Entering the first game of the 2017 season, Northwest football tight end Kyle Raunig had a lot to look forward to.
The Olathe, Kansas, native was entering his sophomore year with just three games as a redshirt freshman under his belt. He had yet to record a statistic for Northwest, but that seemed destined to change soon. Coach Rich Wright said Raunig figured to be a “decent part” of Northwest’s offense that season. Strength and Conditioning coach Joe Quinlin said the tight end was in the best shape of his collegiate career.
The 2017 season was supposed to be a breakout campaign for Raunig, who’s now a fifth-year senior. Instead, the year came with a physical breakdown. Raunig suffered a Maisonneuve fracture — a broken ankle, in layman’s terms — in Northwest’s season-opening victory over Emporia State Aug. 31, 2017.

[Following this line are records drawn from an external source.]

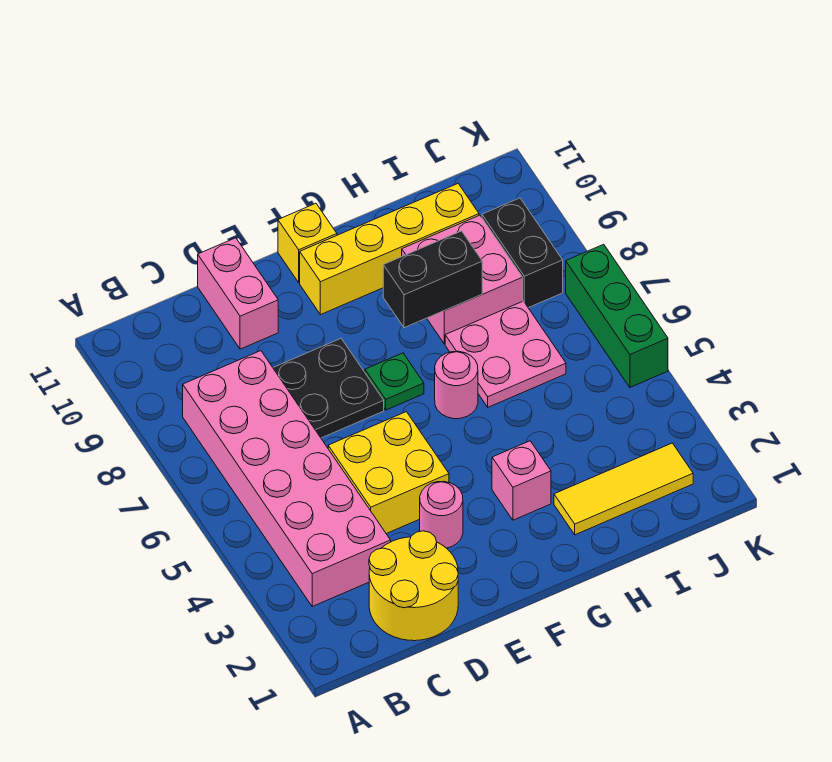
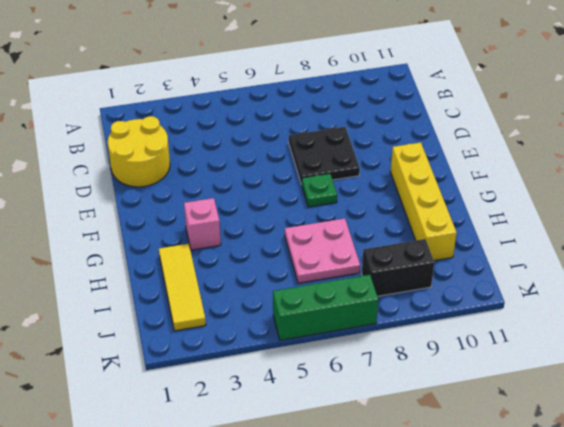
none -> pink 2x6 brick [183,351,391,606]
none -> yellow 2x2 brick [328,412,449,534]
none -> pink 1x2 brick [198,238,278,349]

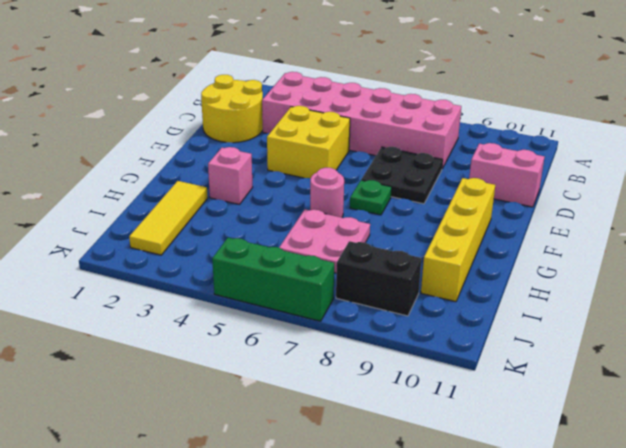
none -> pink 1x1 round brick [420,481,463,548]
none -> yellow 1x1 brick [278,203,337,283]
none -> pink 2x2 brick [402,215,523,344]

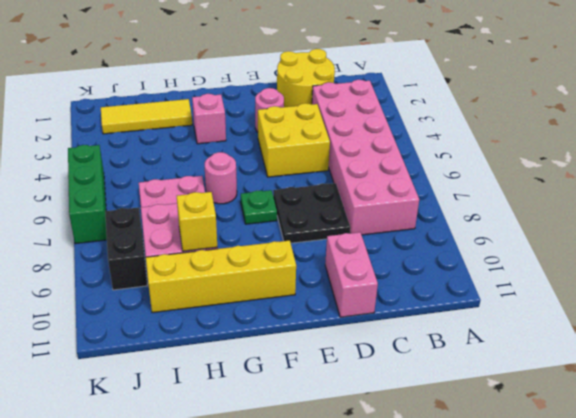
yellow 1x1 brick [177,192,217,251] -> yellow 1x1 brick moved to [278,203,337,283]
none -> black 1x2 brick [383,231,482,328]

The injury, with an average recovery time of six months, ended Raunig’s season. The time he lost to recovery as a sophomore made Raunig an afterthought in Northwest’s offense as a junior. He spent months rehabbing the injury, aching to get back on the field, to make a tangible contribution to Northwest.

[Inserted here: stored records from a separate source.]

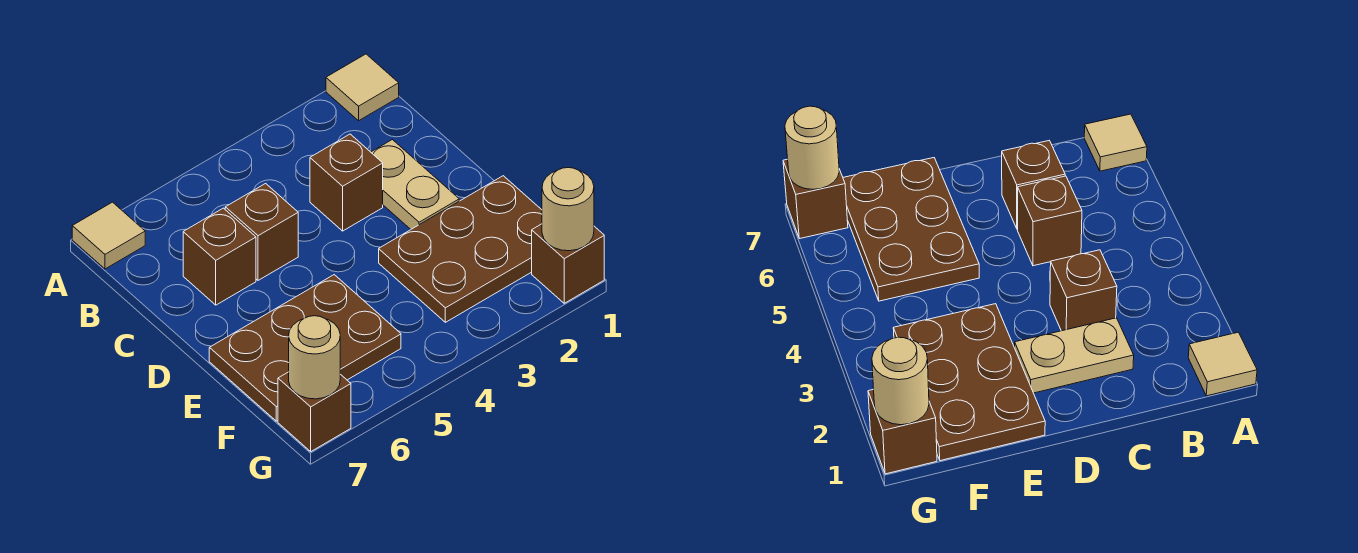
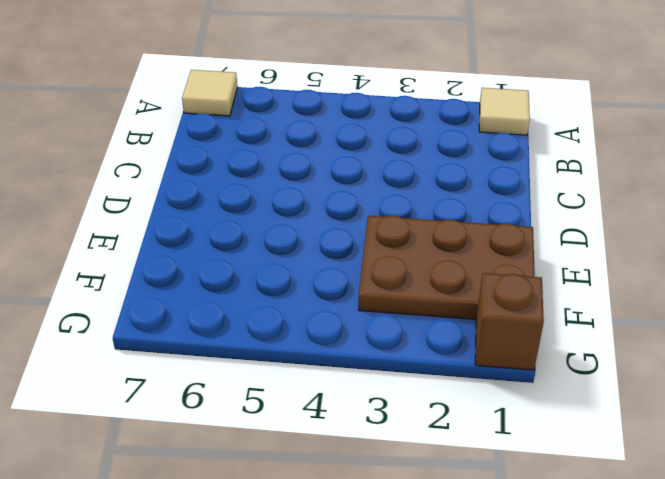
none -> tan 1x2 plate [371,140,459,229]
none -> brown 1x1 brick [310,134,383,231]
none -> brown 1x1 brick [225,184,298,280]

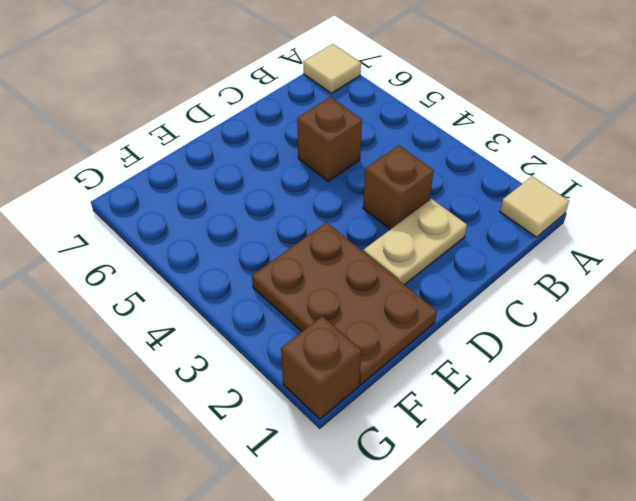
none -> brown 1x1 brick [183,208,256,305]
none -> brown 2x3 plate [209,275,401,421]
none -> brown 1x1 brick [278,372,351,451]

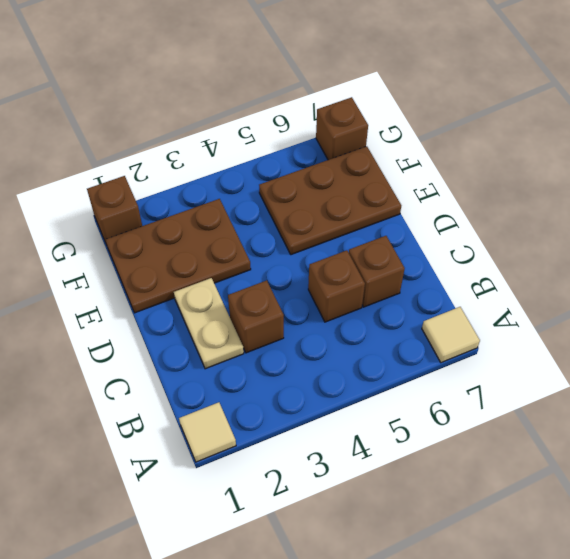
none -> tan 1x1 round brick [542,168,594,251]
none -> tan 1x1 round brick [289,316,340,399]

“He was a determined kid,” Kelly Quinlin, Northwest’s head athletic trainer, said. “He came in and did the work every day. He was compliant; that’s probably one of the biggest things. … He was top-of-the-line when it came to that.”
The season Raunig spent rehabbing set the tight end back. He played in nine games in 2018 but failed to log a single catch. Entering this season, with three years of eligibility exhausted, Raunig had yet to record a statistic of merit. No catches, no yards, no touchdowns — just 13 games played with nothing to show for it.

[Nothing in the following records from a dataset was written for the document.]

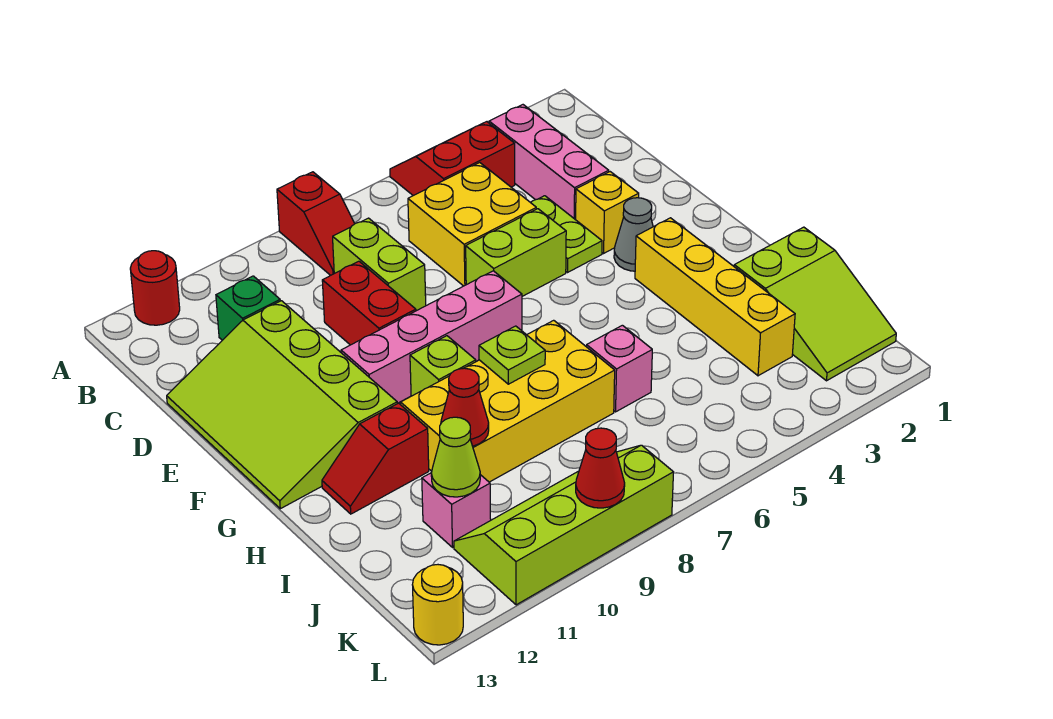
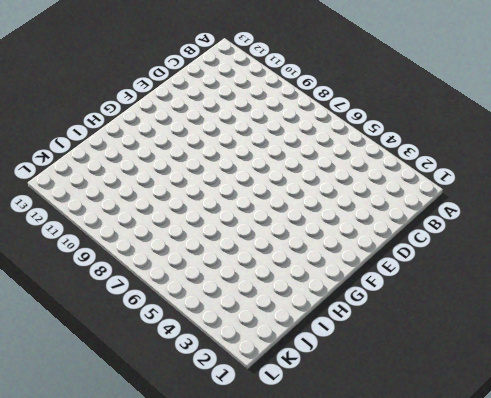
none -> red 2x2 slope [390,122,515,196]
none -> red 1x2 slope [277,172,355,275]
none -> red 1x1 round brick [130,251,180,325]

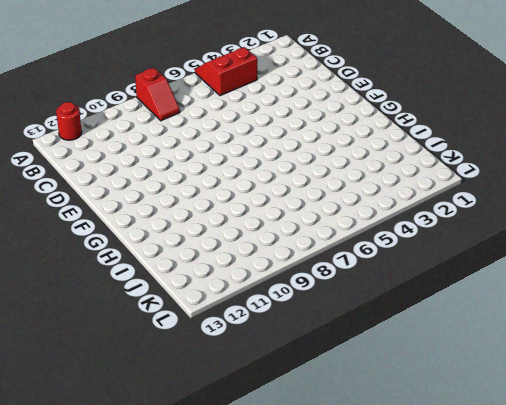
none -> pink 1x3 brick [489,105,609,220]
none -> yellow 2x2 brick [408,163,536,286]
none -> lime 1x2 brick [333,218,426,311]

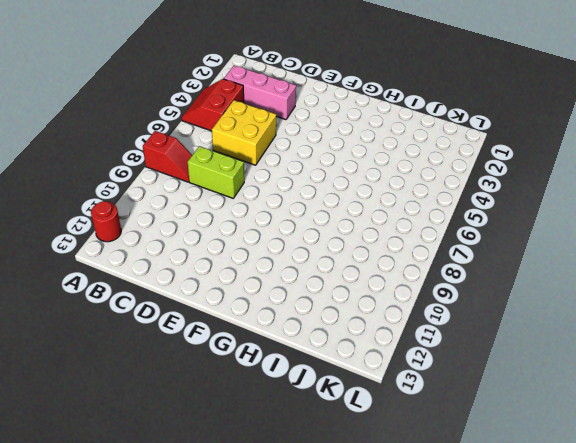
none -> green 1x1 brick [216,276,280,340]
none -> lime 1x2 plate [530,196,602,272]
none -> red 1x2 brick [322,261,416,345]

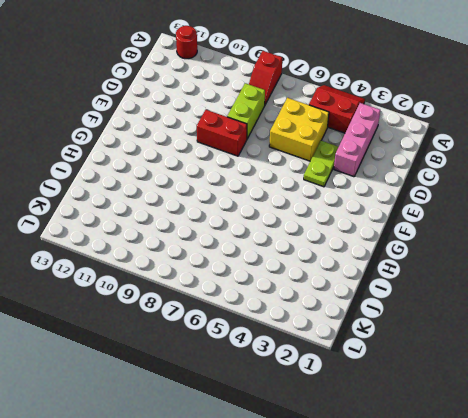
red 1x2 brick [197,110,247,156] -> red 1x2 brick turned to [322,261,416,345]
none -> green 1x1 brick [216,276,280,340]
none -> lime 3x4 slope [167,301,398,509]
none -> yellow 1x1 brick [576,172,639,253]

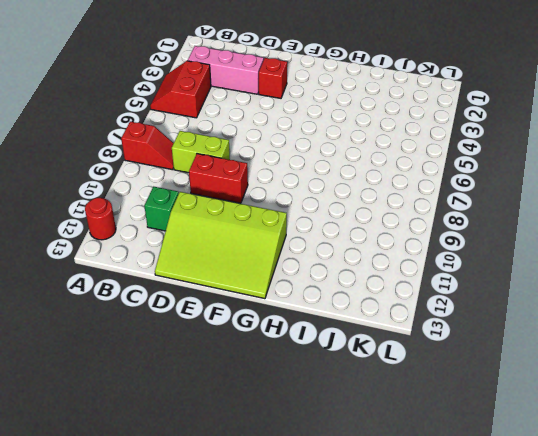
red 1x1 brick [259,58,287,98] -> yellow 1x1 brick [576,172,639,253]
none -> yellow 2x2 brick [408,163,536,286]
none -> lime 1x2 plate [530,196,602,272]
none -> lime 1x2 brick [466,209,566,296]

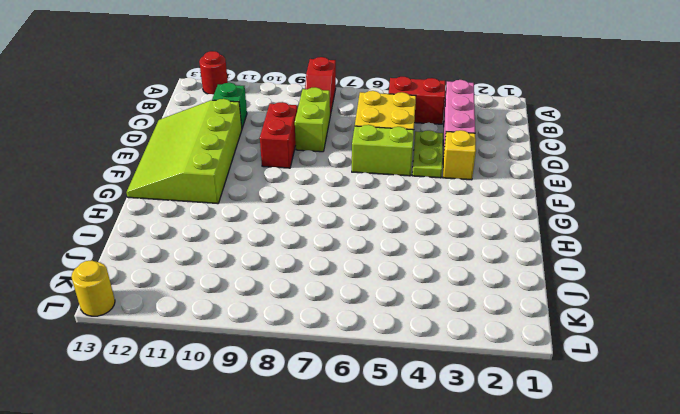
none -> grey 1x1 cone [614,198,653,271]
none -> pink 1x4 brick [341,271,522,403]
none -> yellow 1x4 brick [635,218,795,376]

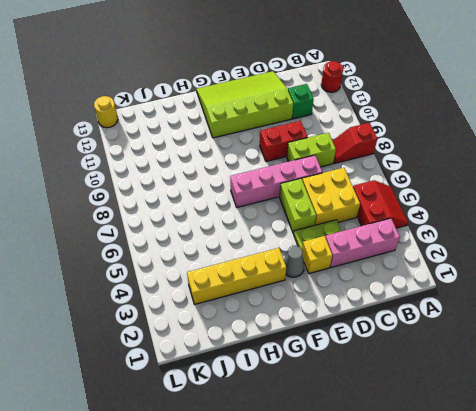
pink 1x4 brick [230,155,322,207] -> pink 1x4 brick turned to [341,271,522,403]
none -> lime 1x1 brick [410,336,476,396]
none -> yellow 2x4 brick [401,320,615,482]
none -> red 1x2 slope [322,403,429,514]

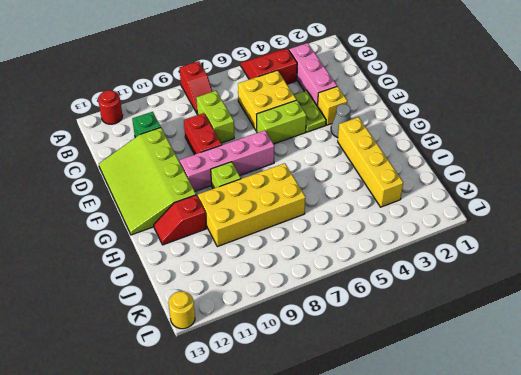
none -> lime 2x3 slope [734,227,896,381]
none -> pink 1x1 brick [587,325,652,412]
none -> pink 1x1 brick [422,473,491,547]

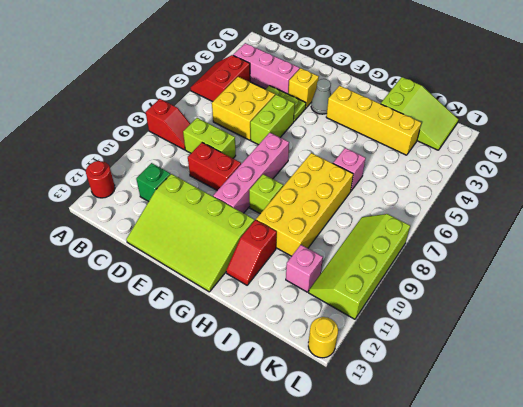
none -> lime 1x1 plate [479,326,545,384]
none -> red 1x1 cone [441,368,489,446]
none -> lime 1x1 cone [431,417,480,497]

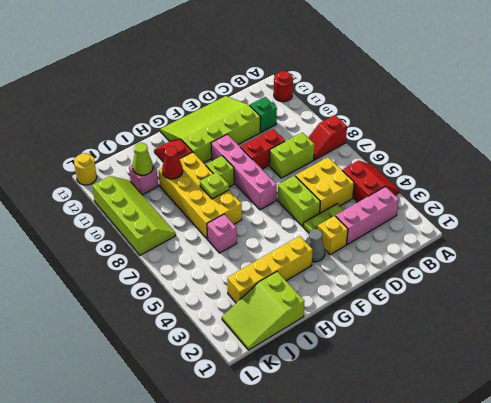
none -> red 1x1 cone [576,428,625,508]

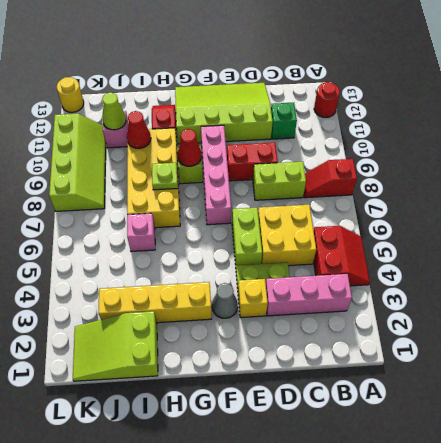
red 1x1 cone [177,129,202,166] -> red 1x1 cone moved to [576,428,625,508]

Raunig was discouraged. But in the wake of poor results, Raunig continued to show up. He was as invested as anyone, Rich Wright said. He stayed after practice to catch passes, sophomore quarterback Braden Wright said. He put in the work.
In Northwest’s Week 1 win over Missouri Western, Raunig’s years of unrewarded work came to fruition. With the Bearcats leading the Griffons by 3 points late in the fourth quarter, Raunig etched his name onto a stat sheet for the first time since high school at St. Thomas Aquinas, catching a 3-yard touchdown pass from Braden Wright, one that put the game away for Northwest.
“It was awesome,” Raunig said. “It kinda felt like slow motion.”
For Raunig, the moment was a direct result of work. Rich Wright said the moment served as validation for the senior. He rehabbed for a full season and toiled in the lower rankings of the depth chart for another to be on the field for the play. He memorized the route and perfected the play in practice, Braden Wright said. Raunig was ready when his number was called.
“It was a huge moment in the game,” Braden Wright said. “I’m excited for him, and it was great.”
Raunig’s return to his once-prominent role was long and winding. He entered his freshman season at Northwest on the heels of a knee injury he suffered in high school. The 2017 campaign was supposed to offer a fresh start for the tight end. Instead, it was over nearly as soon as it started.
In the wake of his ankle injury, one that Kelly Quinlin called both “pretty severe” and “not common,” Raunig logged countless hours in the training room with Joe and Kelly Quinlin. He worked hard every day, they said, though he didn’t attempt to rush through his rehab.
“You could tell he was a little frustrated with how quick (the injury) happened,” Joe Quinlin said. “He always wanted more. He wasn’t trying to do any jumping ahead in the rehab, but he was always wanting to find ways to improve on things he could do.”
From his view at the helm of the program, Rich Wright saw much of the same.
He watched Raunig work in his first two seasons and rise to prominence in Northwest’s offense. He watched the tight end suffer his Week 1 injury in 2017. He watched Raunig toil in the training room and work his way back onto the field. He watched his playing time and impact plateau last season. And he watched Raunig persevere through it all. He watched him catch his first touchdown as a fifth-year player.
“Anytime you see somebody that’s investing so much of their time and energy into something and not getting anything from it, and watching them continue to come back is — those are some of my favorite stories,” Rich Wright said. “You want to see people like that succeed.”
Raunig said he worked through each round of adversity he faced because that’s what he came to Northwest to do, because it’s what his coaches asked of him and because that’s just who he is. He tries to bring positive energy to film and training sessions every day, he said. His efforts, of course, have paid off.
In a moment when less determined players would have given up, Raunig persisted. His doing so brought him to where he is now, a staple in Northwest’s offense and locker room as a pass-catcher and a leader. Two years later than he had hoped, Raunig is making his presence felt in Northwest’s vaunted offense.
“You grind every day,” Raunig said. “I knew this day would come where I’m contributing. It just feels good to be able to — because now, it’s on my back, instead of standing on the sidelines a lot of the time. A lot of these games that we win, I can contribute. So it feels a lot better.”